Robert Gray: Confessions of a Bad Book Collector

Kerouac's The Dharma Bums scroll
(c. Sotheby's)

I don't romanticize the new book business, but I think I do romanticize the antiquarian book trade, largely because I know so little about it. I often check in with Fine Books & Collections, and am always intrigued by offerings like Jack Kerouac's original typescript scroll manuscript of The Dharma Bums or the late Rolling Stones drummer Charlie Watts's library of modern first edition books. As a collector, I'm more of a virtual window shopper. 

I was reminded of my bookish deficiency when I read a Fine Books & Collections piece by Susan Benne, executive director of the Antiquarian Booksellers' Association of America. To commemorate its 75th anniversary, the ABAA will be offering a series of special events tied to its annual fairs throughout 2024. "This milestone year marks a significant evolution of the organization, characterized by a shift in the diversity of its leadership and membership and the material it promotes," Benne wrote. "Notably, there has been an increase in women business owners within the ABAA ranks, reflecting the organization's ongoing commitment to fostering diversity and growth.... 

"As we enter our 75th year, we continue to adapt and innovate, embrace new forms of material, and expand our reach to serve an evolving community of collectors and enthusiasts. With a rich history and forward-looking approach, the ABAA remains at the forefront of the trade, poised to shape its future for generations to come."

The ABAA began in 1949 with around 50 members, with most, unsurprisingly, being white men. Last week the San Francisco Standard reported that "the association looks a lot different than it did in the beginning.... The approximately 400 members represented at this year's California International Antiquarian Book Fair last weekend include many women-owned businesses, with offerings stretching far beyond rare books."

"It's moved from a gentleman's pursuit to a pursuit for everybody," said Benne.

This is all great news. Congratulations on your anniversary year, ABAA. I wish more than ever that I was a collector of rare and antiquarian books, but even the many signed first editions scattered throughout my bookcases are more a reflection of years spent as an indie bookseller marketing new titles than an acquirer of collectible editions. 

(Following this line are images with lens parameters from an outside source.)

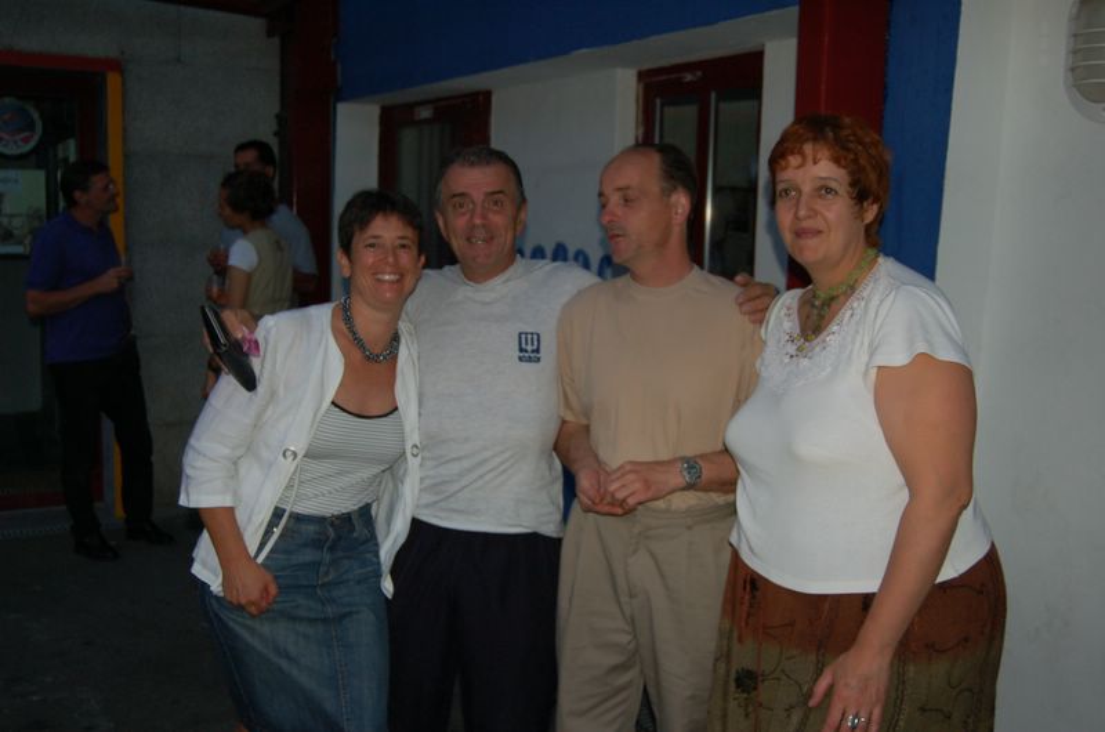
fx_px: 1195
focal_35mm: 39
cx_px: 552
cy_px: 366
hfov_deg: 49.6
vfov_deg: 34.1
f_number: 4
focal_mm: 26
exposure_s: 1/60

If my personal library could talk, it would say, "What's the plan here, man? What's the long-term vision?" To which I'd have to reply, "No plan, my friends; and it's too late for a long-term vision. Just be happy you're shelved, warm and dry." Or maybe I've just been "building an accidental book collection."

What's odd about this is that when I was a young man (1970s-1980s vintage), the bookshop that meant the most to me in the world was Tuttle Antiquarian Books in Rutland, Vt. In fact, one of the first columns I ever wrote for Shelf Awareness was about the closing of the bookstore in 2006 after 174 years in business. I still mourn its passing. 

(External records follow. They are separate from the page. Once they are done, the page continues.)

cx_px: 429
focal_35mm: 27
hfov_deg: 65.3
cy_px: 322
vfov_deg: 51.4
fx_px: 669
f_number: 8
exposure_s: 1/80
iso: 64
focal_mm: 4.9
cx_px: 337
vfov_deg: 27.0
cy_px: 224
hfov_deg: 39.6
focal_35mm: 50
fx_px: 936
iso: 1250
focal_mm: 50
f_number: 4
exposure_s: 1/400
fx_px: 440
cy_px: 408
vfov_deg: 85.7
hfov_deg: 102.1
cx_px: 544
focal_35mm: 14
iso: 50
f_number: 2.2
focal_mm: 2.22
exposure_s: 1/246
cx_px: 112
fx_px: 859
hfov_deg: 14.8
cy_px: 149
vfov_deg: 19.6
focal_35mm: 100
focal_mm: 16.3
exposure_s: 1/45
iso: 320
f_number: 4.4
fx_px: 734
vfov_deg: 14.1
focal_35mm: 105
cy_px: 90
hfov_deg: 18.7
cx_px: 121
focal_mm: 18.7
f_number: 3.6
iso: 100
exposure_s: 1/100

As I mentioned in that long ago column, I lived in Rutland from 1973 until 1997, so I knew the bookshop well. I loved being left alone to explore room upon musty room of book-laden shelves, and I will be in their debt forever because I discovered the wonders of Asian literature and art in that quaint bookshop.

Reiko and Charles Tuttle

Charles Tuttle, who died in 1993, was serving as an American soldier in Tokyo after World War II when he fell in love with Japanese culture. He made it his life's mission to introduce this world to American readers. In addition to their extensive used book inventory, Tuttle Antiquarian Books displayed and sold an array of new titles from Tuttle Publishing, which still thrives.

One of many books I bought new there was Zen Art for Meditation by Stewart Holmes and Chimyo Horioka (1973). It is still in print as a paperback, but I have a first edition hardcover. Yes, it's one of those collectibles hiding on my shelves. 

For years, I thought the reason there were so few customers in Tuttle Antiquarian Books must be because their business was conducted primarily through mail order. I imagined them nurturing worldwide customer relationships--the 84, Charing Cross Road effect. 

Speaking of which, my romanticizing of antiquarian booksellers also owes no small debt to Helene Hanff. In a letter dated October 5, 1949, she responded to an advertisement placed by London's Marks & Co. bookshop in the Saturday Review of Literature. Noting that the phrase "antiquarian bookseller" had prompted fear the shop's wares might be too expensive, she wrote: "I am a poor writer with an antiquarian taste in books and all the things I want are impossible to get over here except in very expensive rare editions, or in Barnes & Noble's grimy, marked-up schoolboy copies."

Thus began a legendary correspondence, over the course of two decades, between Hanff and bookseller Frank Doel of Marks & Co., as well as his colleagues and family. The letters would eventually be collected in the epistolary novel 84, Charing Cross Road (1970). 

As fate would have it, a U.K. first edition popped up on ABAA's Facebook page last week: "Fine condition with only slight rubbing to the boards and faint foxing to the page edges; housed in a crisp and clean near fine dust jacket that shows only light rubbing to the spine ends and edges, and a very mild general age-toning, else Fine." 

If only I, neither rare nor collectible, had weathered the decades as well.